Vivemos em um sistema cada vez mais dinâmico e interligado. As adensadas interfaces entre as atividades humanas e o rolo compressor da padronização da produção e do consumo indicam a necessidade de análise holística quando investigamos acontecimentos atuais.
Como abordar paradigmas econômicos sem considerar aspectos ecológicos, sociais e culturais? Como pensar questões como saúde, educação ou moradia sem ponderar esses mesmos aspectos acrescidos de posicionamentos políticos e legais?
Tomando como base os acontecimentos no Estado do Rio de Janeiro, com graves deslizamentos de áreas instáveis, porém povoadas, é comum encontrar acusações sobre a falta ou a não-aplicação da norma como causa das tragédias recentes. Políticos reclamam que as autoridades (claro que são as outras autoridades, as responsáveis pelo ordenamento urbano) não cobram o atendimento às normas existentes. Outros alegam que há necessidade de leis de construção mais severas. A imprensa clama: "Cadê o plano de emergência?". Decretos, portarias e outros instrumentos jurídicos podem mesmo salvar a desordem espacial?

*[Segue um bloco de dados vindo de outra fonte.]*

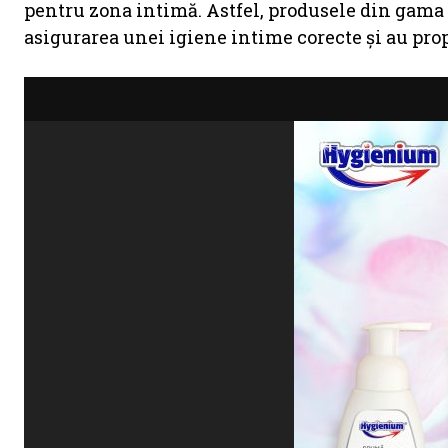
pentru zona intimă. Astfel, produsele din gam
asigurarea unei igiene intime corecte și au propr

Assistindo a uma palestra da senadora ambientalista Marina Silva para estudantes de direito, no último sábado, encontrei uma resposta clara: "Podemos criar leis ou mudá-las. Mas a lei natural não muda", disse a senadora. "A lei natural se sobrepõe à lei formal". Entendi que permitir a construção em topo ou encosta de morros terá sempre um único resultado. É só uma questão de tempo.
Mas a análise legal somente não esgota o problema. A construção da cidade informal se dá na esteira da luta pela sobrevivência de uma parte da população, que inclui até os trabalhadores que Alain Lipietz chama de "fordistas periféricos": aqueles que têm emprego e salário, todavia sem participação no mercado consumidor com força integral e, portanto, sem acesso a moradia própria ou em áreas regulares.

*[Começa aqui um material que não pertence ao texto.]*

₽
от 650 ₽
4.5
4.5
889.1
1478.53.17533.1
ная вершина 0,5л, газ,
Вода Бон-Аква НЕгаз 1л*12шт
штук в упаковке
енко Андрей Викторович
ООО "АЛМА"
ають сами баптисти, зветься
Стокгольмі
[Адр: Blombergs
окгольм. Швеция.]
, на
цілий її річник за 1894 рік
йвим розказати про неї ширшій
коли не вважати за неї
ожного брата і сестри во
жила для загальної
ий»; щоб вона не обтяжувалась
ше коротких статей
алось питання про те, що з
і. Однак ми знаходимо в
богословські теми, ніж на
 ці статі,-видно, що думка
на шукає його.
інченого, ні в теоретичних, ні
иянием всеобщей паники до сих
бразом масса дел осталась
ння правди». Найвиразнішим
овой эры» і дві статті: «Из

É essa cidade informal que está em choque (ou em xeque).
Lembremos do fato de a tragédia urbana brasileira ter suas raízes históricas na própria formação da nossa sociedade, com a privatização das terras em 1850, e na afirmação do trabalho livre, a partir de 1888. O problema fundiário agrava-se com o fato de a construção de moradias necessitar de espaço físico, que é monopolizado pela propriedade privada. Sobram as áreas impróprias para a habitação.
O direito está estreitamente ligado à questão da produção da cidade, porém a especulação imobiliária, o mercado e a gestão pública urbana, além do crescimento da violência, devem ser conjuntamente analisados.
Adicionalmente, outra importante problemática é a competitividade urbana. Aí sim, diante dessa rigorosa e crua realidade das cidades, com implicações na geração de renda e atração de investimentos, podemos encontrar fortes razões para fazer com que a cidade - legal, política, ecológica e social -, enfim, seja repensada em sua estrutura.